*Request 1*: Can you transcribe, word for word, everything in the Prolog extract from "What if the" down to "push a choice-point."?
*Request 2*: Will you pick up the Prolog extract after its final sentence and carry it forward?

*Extract to read*:
What if the definition of np had consisted only of the single
clause ``np:- name.''? There are no more clauses to try, so
there is no reason to push a choice-point.
Goal: Choice Point Stack:
?- s.
?- np, vp. (s,2)
?- name, n, vp. (s,2)
So, on backtracking, we would go all the way back to the
s-rule, to try its second clause. Of course, in this grammar
every sentence requires an NP, so there is ultimately no way past this
faulty np-rule! In this case we will ultimately run out of
choices and, at some point, the proof will fail and the choice point
stack will be empty. At that point, Prolog finally admits failure, and
prints out the rather uninformative answer ``no''.
Proof Trees and Search Trees
A tool which is often useful in the design and analysis of logic
programs is the proof tree. Intuitively, a proof tree just
records the successful proof of a goal in tree-like form. A little
more formally, if we think of arbitrary Proplog clauses as grammar
rules, then proof trees are just the trees generated by that
``grammar''. And when a Proplog program (a ``propgram''?) really does
represent a grammar then, well, the resemblence between proofs and
derivations becomes that much more obvious.
Figure 3.4:
The proof tree in figure 3.4 can be read as
follows. In order to prove s we had to prove np and
we had to prove vp. To prove np we had to prove
det and n. To prove det, we had to prove
the, and the proof of the was immediate from the
program.

*Listed records*:
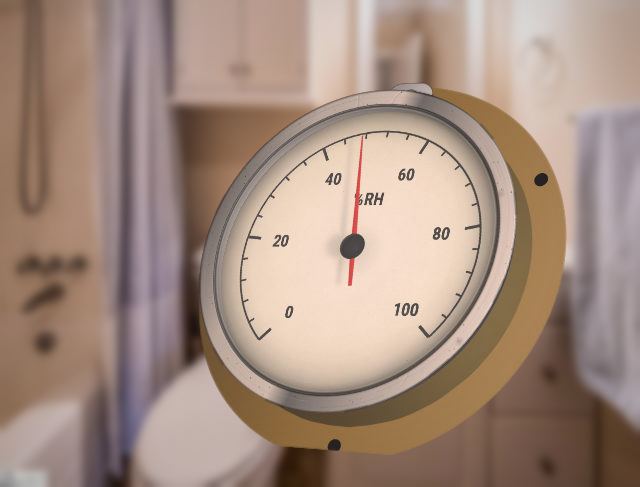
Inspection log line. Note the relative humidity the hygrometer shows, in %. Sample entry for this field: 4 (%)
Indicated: 48 (%)
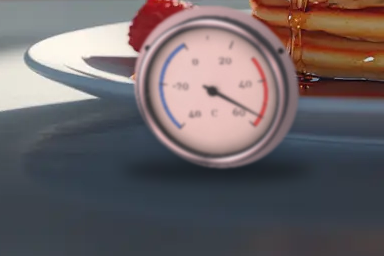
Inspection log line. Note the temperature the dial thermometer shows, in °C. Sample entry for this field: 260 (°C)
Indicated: 55 (°C)
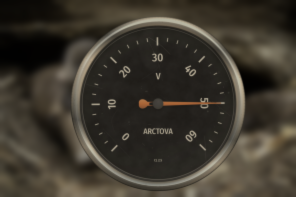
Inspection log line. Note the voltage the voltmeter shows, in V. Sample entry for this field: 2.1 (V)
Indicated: 50 (V)
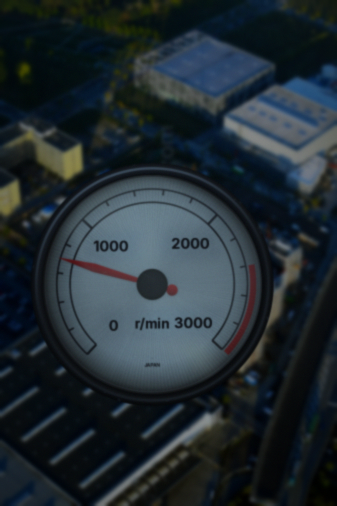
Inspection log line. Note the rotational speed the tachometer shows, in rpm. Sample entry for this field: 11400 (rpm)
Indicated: 700 (rpm)
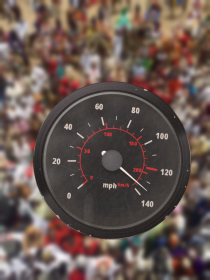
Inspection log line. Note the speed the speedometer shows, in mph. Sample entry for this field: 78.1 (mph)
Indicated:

*Final answer 1*:
What if the definition of np had consisted only of the single
clause ``np:- name.''? There are no more clauses to try, so
there is no reason to push a choice-point.

*Final answer 2*:
Proof trees can be very helpful when you are designing a new
program. They help one to reason about a problem in terms of its
subproblems: in order to prove my overall goal, what things do I need
to accomplish first? The tree shape reminds one that, once one knows
that np must be established, the problem of how to do so can
be solved in a similar fashion, and in isolation from other problems, like
how to prove vp.
A proof tree is read conjunctively: a parent node is established by
establishing its first daughter, and its second daughter, and
so forth. This focuses attention on what logical resources are
required in order to prove a goal. However, it does not tell us
what gets done with other resources in our program. That is, the proof
tree focuses on a successful proof, and describes how that proof went,
but it abstracts away from all the searching the Prolog engine might
have had to do to find that proof. To give us a better idea of how
much work the Prolog engine has to do we use search trees.
Search trees are read disjunctively. Nodes are labeled with goals, and
each daughter node represents one way of attempting to prove the goal
labeling its parent node.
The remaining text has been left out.